Cosa fare:
A – Per ognuna di queste affermazioni, di' se corrisponde all'estratto sulle ragioni della decisione. Rispondi sì o no e cita alla lettera le parole dell'estratto che lo dimostrano: (i) il ricorso è stato dichiarato inammissibile; (ii) il ricorrente deve versare alla Cassa delle ammende una somma di euro 2000; (iii) contro il ricorrente c'erano soltanto le dichiarazioni di una persona.
B – Ricopia dall'estratto sulle ragioni della decisione il passo che va da "1. Il ricorso" fino a "Cassa delle ammende.", comprese queste ultime parole.

::: Estratto della fonte :::

RAGIONI DELLA DECISIONE

  1. Il ricorso va dichiarato inammissibile, perché il motivo è al tempo stesso generico e manifestamente infondato. Conseguente è la condanna del ricorrente al pagamento delle spese processuali e della somma di euro 1000, equa al caso, in favore della Cassa delle ammende.

5.1 La Corte umbra ha:

– prima sintetizzato la prospettazione difensiva: il dottor (Omissis) era risultato aver ricevuto molti incarichi dal medesimo magistrato che era giudice delegato del fallimento (Omissis), quello per il quale vi era stato il contatto tra il ricorrente e (Omissis) presupposto dell’imputazione ‘patteggiata’ dal primo; (Omissis) sarebbe invece stato estraneo al ‘giro’ degli incarichi; da qui la nuova prova dell’inverosimiglianza della narrazione e accusa di (Omissis) che aveva portato all’imputazione definita con il patteggiannento di (Omissis);

– poi negato rilievo alle prove preesistenti e osservato che, comunque, le nuove prove dovevano essere valutate secondo il medesimo parametro di giudizio dell’art. 129 c.p.p., unico che, secondo la volontà del Legislatore quale concretizzatasi nell’art. 444 c.p.p., in tale rito impone (e consente) il proscioglimento, anche d’ufficio;

– quindi spiegato che l’eventuale coinvolgimento di (Omissis) nella gestione non corretta dell’assegnazione degli incarichi di curatore nella Sezione fallimentare romana, nei termini ‘adombrati’ da (Omissis), aveva un rilievo al più solo indiretto nella specifica vicenda del particolare incarico assegnato a (Omissis) e che aveva dato origine al fatto specifico per cui (Omissis) aveva ‘patteggiato’, del tutto inidoneo (anche nel caso in cui quanto adombrato da (Omissis) fosse risultato processualmente provato) a fondare una pronuncia di proscioglimento ai sensi dell’art. 129 c.p.p. su quel fatto specifico, tenuto tra l’altro conto che a carico dell’odierno ricorrente non vi erano affatto solo le dichiarazioni di (Omissis) ma anche quelle di un altro teste ed accertamenti bancari coerenti, richiamati nella originaria sentenza ex art. 444 c.p.p..

::: Dati forniti :::

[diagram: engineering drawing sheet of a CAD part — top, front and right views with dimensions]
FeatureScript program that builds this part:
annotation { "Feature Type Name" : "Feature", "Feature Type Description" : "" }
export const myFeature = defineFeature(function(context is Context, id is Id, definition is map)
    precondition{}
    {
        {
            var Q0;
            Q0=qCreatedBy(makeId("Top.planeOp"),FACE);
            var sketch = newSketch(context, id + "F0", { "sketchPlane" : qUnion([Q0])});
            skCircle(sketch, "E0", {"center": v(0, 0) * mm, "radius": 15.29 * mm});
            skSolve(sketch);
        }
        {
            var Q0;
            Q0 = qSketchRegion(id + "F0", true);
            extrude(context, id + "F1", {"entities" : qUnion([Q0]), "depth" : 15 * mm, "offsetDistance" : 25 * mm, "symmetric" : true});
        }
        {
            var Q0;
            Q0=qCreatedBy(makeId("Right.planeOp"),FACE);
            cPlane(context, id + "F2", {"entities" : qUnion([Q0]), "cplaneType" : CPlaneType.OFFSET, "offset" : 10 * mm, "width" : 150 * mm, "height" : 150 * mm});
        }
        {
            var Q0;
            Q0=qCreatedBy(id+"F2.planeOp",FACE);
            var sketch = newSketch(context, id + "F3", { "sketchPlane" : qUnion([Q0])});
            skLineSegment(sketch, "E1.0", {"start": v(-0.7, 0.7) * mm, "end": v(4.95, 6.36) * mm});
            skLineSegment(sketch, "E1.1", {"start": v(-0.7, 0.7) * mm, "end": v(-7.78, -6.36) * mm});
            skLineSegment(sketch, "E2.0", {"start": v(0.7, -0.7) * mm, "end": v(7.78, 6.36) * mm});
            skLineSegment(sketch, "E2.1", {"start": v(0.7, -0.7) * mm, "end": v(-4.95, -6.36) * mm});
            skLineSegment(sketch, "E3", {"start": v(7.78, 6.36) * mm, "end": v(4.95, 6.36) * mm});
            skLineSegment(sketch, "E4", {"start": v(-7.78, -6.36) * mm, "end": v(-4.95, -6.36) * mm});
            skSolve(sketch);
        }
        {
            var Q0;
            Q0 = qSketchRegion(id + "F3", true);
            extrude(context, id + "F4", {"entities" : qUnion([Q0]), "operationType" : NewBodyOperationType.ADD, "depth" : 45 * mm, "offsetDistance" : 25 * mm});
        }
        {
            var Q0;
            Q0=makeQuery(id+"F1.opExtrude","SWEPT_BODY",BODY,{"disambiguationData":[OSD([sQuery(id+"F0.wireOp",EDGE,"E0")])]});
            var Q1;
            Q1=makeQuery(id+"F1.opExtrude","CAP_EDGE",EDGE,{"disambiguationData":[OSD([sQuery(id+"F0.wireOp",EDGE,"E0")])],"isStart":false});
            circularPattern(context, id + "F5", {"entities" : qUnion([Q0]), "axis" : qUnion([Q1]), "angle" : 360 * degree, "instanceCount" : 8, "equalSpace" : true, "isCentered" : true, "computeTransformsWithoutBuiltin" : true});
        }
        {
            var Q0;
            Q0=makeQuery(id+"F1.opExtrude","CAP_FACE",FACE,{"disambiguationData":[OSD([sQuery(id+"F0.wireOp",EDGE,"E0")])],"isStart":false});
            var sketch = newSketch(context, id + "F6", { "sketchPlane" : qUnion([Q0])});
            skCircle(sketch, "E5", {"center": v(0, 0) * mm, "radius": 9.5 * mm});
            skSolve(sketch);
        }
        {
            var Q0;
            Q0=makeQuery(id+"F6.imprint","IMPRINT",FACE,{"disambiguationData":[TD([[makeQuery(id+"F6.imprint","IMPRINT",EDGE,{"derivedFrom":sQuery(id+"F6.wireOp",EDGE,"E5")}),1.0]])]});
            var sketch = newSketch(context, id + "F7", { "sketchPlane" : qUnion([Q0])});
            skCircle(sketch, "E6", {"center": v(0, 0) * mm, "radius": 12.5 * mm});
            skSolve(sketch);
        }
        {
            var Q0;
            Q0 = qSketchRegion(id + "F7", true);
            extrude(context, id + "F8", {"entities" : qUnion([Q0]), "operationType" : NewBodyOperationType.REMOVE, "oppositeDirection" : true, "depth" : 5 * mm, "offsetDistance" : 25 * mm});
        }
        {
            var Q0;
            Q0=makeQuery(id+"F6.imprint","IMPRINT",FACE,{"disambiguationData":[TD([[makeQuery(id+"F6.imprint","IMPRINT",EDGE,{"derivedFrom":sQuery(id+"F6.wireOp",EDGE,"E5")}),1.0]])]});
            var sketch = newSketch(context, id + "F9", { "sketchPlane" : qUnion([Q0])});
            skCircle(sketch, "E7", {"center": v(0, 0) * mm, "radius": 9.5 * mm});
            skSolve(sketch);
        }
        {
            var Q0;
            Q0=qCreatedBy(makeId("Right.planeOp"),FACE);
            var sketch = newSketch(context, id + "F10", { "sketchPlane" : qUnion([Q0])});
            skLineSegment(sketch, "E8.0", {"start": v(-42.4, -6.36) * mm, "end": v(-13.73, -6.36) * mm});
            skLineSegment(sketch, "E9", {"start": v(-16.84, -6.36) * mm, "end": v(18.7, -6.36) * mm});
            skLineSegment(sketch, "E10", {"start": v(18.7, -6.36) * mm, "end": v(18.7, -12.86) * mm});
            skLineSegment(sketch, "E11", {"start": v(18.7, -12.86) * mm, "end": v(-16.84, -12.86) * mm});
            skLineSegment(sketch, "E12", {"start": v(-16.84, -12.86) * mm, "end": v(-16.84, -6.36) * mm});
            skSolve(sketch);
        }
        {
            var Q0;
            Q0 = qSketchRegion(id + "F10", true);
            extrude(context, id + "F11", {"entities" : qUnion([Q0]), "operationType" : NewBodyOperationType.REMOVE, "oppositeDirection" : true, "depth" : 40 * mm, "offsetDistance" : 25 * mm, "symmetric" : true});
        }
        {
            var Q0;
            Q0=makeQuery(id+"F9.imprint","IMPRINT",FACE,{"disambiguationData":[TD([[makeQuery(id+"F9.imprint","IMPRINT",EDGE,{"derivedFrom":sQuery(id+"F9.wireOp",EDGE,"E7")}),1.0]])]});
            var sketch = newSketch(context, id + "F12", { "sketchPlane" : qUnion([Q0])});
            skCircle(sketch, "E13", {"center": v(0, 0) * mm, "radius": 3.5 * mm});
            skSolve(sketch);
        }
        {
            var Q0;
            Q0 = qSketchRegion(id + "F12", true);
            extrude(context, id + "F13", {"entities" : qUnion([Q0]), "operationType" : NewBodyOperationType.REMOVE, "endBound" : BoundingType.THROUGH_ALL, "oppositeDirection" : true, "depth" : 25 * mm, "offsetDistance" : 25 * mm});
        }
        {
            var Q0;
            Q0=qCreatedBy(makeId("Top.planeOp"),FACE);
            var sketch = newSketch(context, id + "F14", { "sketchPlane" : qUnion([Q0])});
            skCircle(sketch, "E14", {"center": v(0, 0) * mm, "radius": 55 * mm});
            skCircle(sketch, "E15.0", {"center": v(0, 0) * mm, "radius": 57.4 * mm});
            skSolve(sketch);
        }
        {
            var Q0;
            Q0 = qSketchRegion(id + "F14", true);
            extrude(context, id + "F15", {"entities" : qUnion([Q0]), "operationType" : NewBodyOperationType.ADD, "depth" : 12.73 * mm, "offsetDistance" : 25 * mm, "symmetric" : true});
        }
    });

:::

Risposte:
A –
(i) Sì: "Il ricorso va dichiarato inammissibile".
(ii) No: "della somma di euro 1000, equa al caso, in favore della Cassa delle ammende".
(iii) No: "non vi erano affatto solo le dichiarazioni di (Omissis) ma anche quelle di un altro teste ed accertamenti bancari coerenti".

B –
1. Il ricorso va dichiarato inammissibile, perché il motivo è al tempo stesso generico e manifestamente infondato. Conseguente è la condanna del ricorrente al pagamento delle spese processuali e della somma di euro 1000, equa al caso, in favore della Cassa delle ammende.